**TEXTO FORNECIDO:**
·····

PALAVRAS CHAVE: Legislação ambiental; Resíduos sólidos; PNRS.

ABSTRACT:The current article has as its focus the study of the legal aspects that regulate the urban solid waste management in Brazil, and, particularly, in the municipality of Rio de Janeiro. The study is based on what is written about the subject in the Brazilian Constitution of 1988, aiming to analyze how the State treats it. It verifies that the implementation of selective collection is a fundamental factor for the perfect development of the National Program of Solid Waste (PNRS - Programa Nacional de Resíduos Sólidos), given that the solid waste must be selected, recycled and reintroduced in the production chain, saving natural resources, generating income, and, consequently, development. The study of the national laws regarding the matter allows the conclusion that there is a strong regulation in what regards this subject, and everybody agrees about the necessity to implement programs of selective collection.

KEYWORDS: Environmental Legislation; Solid Waste; PNRS.


INTRODUÇÃO

A conscientização do habitante/consumidor, em busca de uma qualidade de vida melhor, leva ao estabelecimento de novos valores e à necessidade de construção de novos padrões de conhecimento e, em conseqüência, de legislações visando regular a relação entre o homem e a natureza. Nos dizeres de Leff (2001), proporciona a produção de processos cognitivos em que a interdependência e o contínuo construir, desconstruir, reconstruir seja levado em conta. Essa sinergia pode e deve impulsionar o processo criativo humano para superar os novos desafios ambientais, aliando os tecidos social, ambiental e tecnológico.

O efeito-estufa, confirmado por cientistas, assim como outros problemas ecológicos de natureza global, entre eles o descarte dos resíduos sólidos, vem sendo enfocados por organismos de credibilidade internacional, como a ONU. A consciência ambiental aparece em tal organismo como uma importantíssima ferramenta para levar às pessoas, governos, empresas e entidades a assumirem as suas responsabilidades com o meio ambiente.

·····

**O QUE FAZER:**
Devolva, sem qualquer alteração, o trecho do texto sobre resíduos sólidos que começa nas palavras que contêm "O efeito-estufa, confirmado" e termina logo após "o meio ambiente.". Os dados a seguir provêm de outra fonte.

**DADOS FORNECIDOS:**

·····

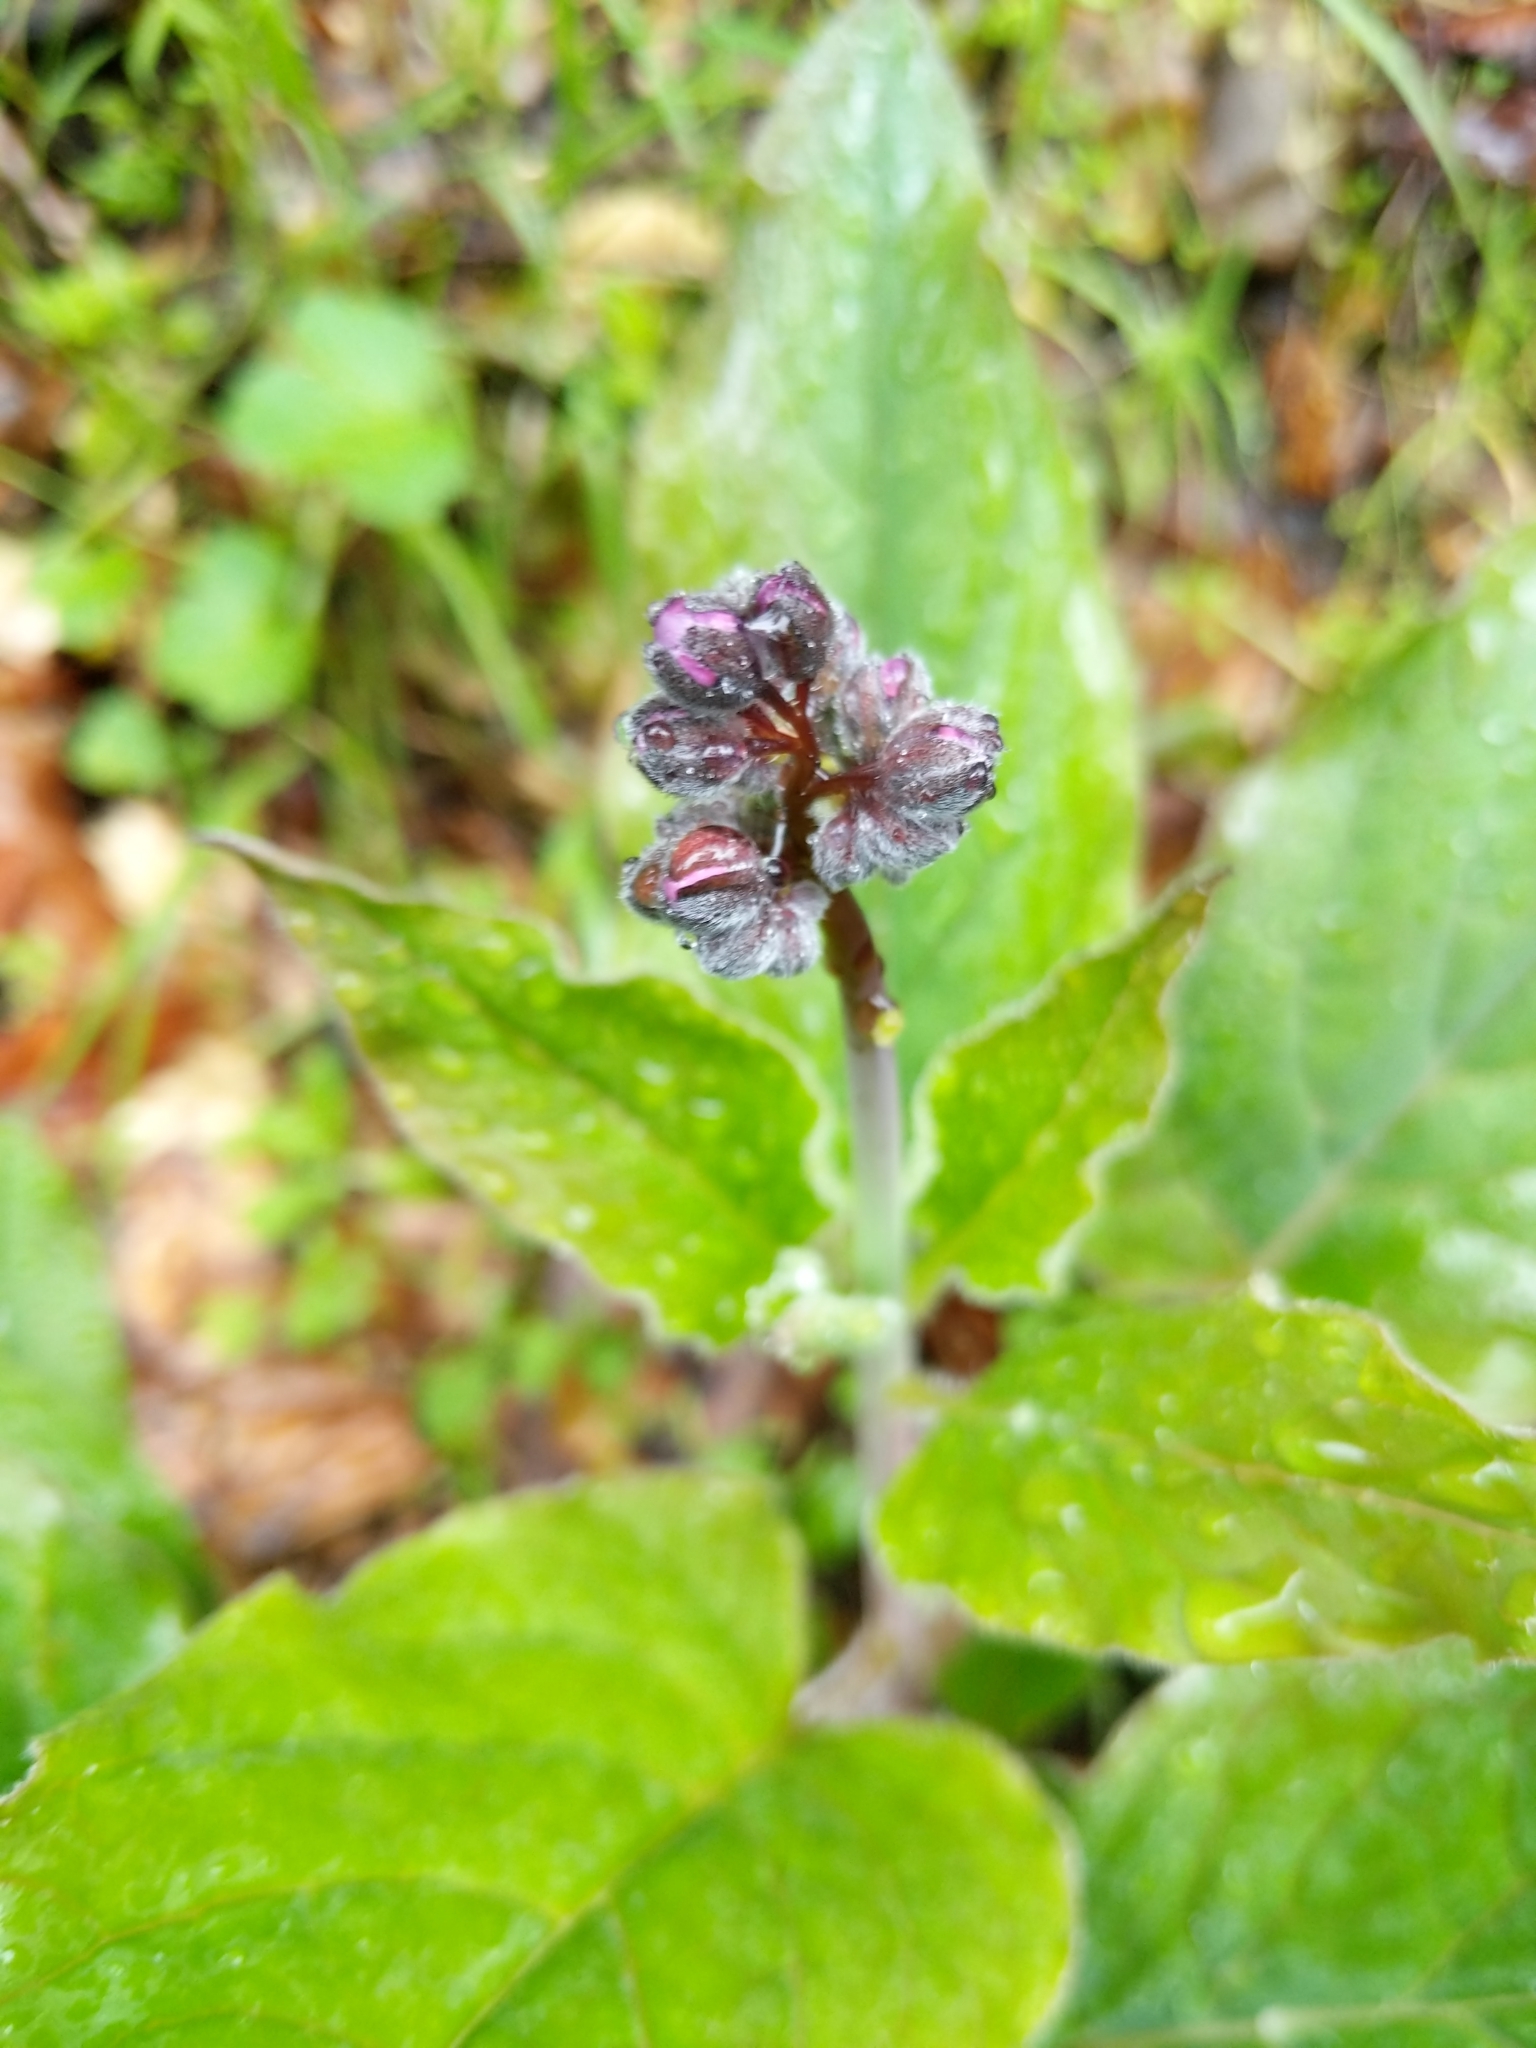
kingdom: Plantae
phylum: Tracheophyta
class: Magnoliopsida
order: Boraginales
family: Boraginaceae
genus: Adelinia
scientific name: Adelinia grande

·····

**SOLUÇÃO DA TAREFA:**
O efeito-estufa, confirmado por cientistas, assim como outros problemas ecológicos de natureza global, entre eles o descarte dos resíduos sólidos, vem sendo enfocados por organismos de credibilidade internacional, como a ONU. A consciência ambiental aparece em tal organismo como uma importantíssima ferramenta para levar às pessoas, governos, empresas e entidades a assumirem as suas responsabilidades com o meio ambiente.